[Records drawn from a dataset]
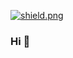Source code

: <a href="https://discord.gg/casadev" target="_blank"> <img src="https://discord.com/api/guilds/961748786965786636/widget.png?style=shield" alt="shield.png"></a>
### Hi 👋

<!--
**ccat3881/ccat3881** is a ✨ _special_ ✨ repository because its `README.md` (this file) appears on your GitHub profile.

Here are some ideas to get you started:

- 🔭 I’m currently working on ...
- 🌱 I’m currently learning ...
- 👯 I’m looking to collaborate on ...
- 🤔 I’m looking for help with ...
- 💬 Ask me about ...
- 📫 How to reach me: ...
- 😄 Pronouns: ...
- ⚡ Fun fact: ...
-->
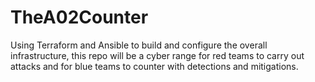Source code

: # TheA02Counter
Using Terraform and Ansible to build and configure the overall infrastructure, this repo will be a cyber range for red teams to carry out attacks and for blue teams to counter with detections and mitigations.
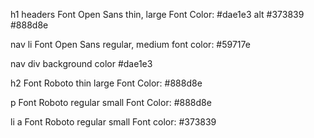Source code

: h1 headers
Font Open Sans thin, large
Font Color: #dae1e3 alt #373839 #888d8e

nav li
Font Open Sans regular, medium
font color: #59717e

nav div
background color #dae1e3

h2
Font Roboto thin large
Font Color: #888d8e

p
Font Roboto regular small
Font Color: #888d8e

li a
Font Roboto regular small
Font color: #373839
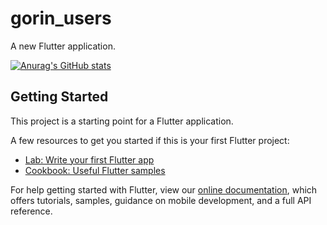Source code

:# gorin_users

A new Flutter application.

[![Anurag's GitHub stats](https://github-readme-stats.vercel.app/api?username=anuraghazra)](https://github.com/YanniTheDeveloper/github-readme-stats)


## Getting Started

This project is a starting point for a Flutter application.

A few resources to get you started if this is your first Flutter project:

- [Lab: Write your first Flutter app](https://flutter.dev/docs/get-started/codelab)
- [Cookbook: Useful Flutter samples](https://flutter.dev/docs/cookbook)

For help getting started with Flutter, view our
[online documentation](https://flutter.dev/docs), which offers tutorials,
samples, guidance on mobile development, and a full API reference.
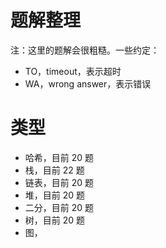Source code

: # 题解整理

注：这里的题解会很粗糙。一些约定：
- TO，timeout，表示超时
- WA，wrong answer，表示错误

# 类型

- 哈希，目前 20 题
- 栈，目前 22 题
- 链表，目前 20 题
- 堆，目前 20 题
- 二分，目前 20 题
- 树，目前 20 题
- 图，

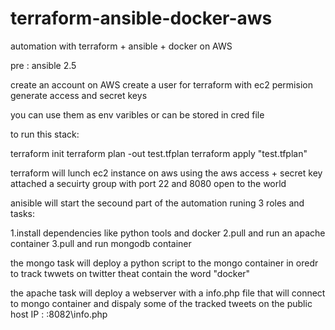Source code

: # terraform-ansible-docker-aws
automation with terraform + ansible + docker on AWS

pre :
ansible 2.5

create an account on AWS
create a user for terraform with ec2 permision
generate access and secret keys

you can use them as env varibles or can be stored in cred file



to run this stack:

terraform init
terraform plan -out test.tfplan
terraform apply "test.tfplan"


terraform will lunch ec2 instance on aws using the aws access + secret key
attached a secuirty group with port 22 and 8080 open to the world

anisible will start the secound part of the automation runing 3 roles and tasks:

1.install dependencies like python tools and docker
2.pull and run an apache container
3.pull and run mongodb container


the mongo task will deploy a python script to the mongo container in oredr to track twwets on twitter theat contain the word
"docker"

the apache task will deploy a webserver with a info.php file that will connect to mongo container and dispaly some of the
tracked tweets on the public host IP :   <public-ip>:8082\info.php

#### Your objective
Whenever a line of the entries contains "file", it counts toward the total; state that total alone.

#### Solved problem
3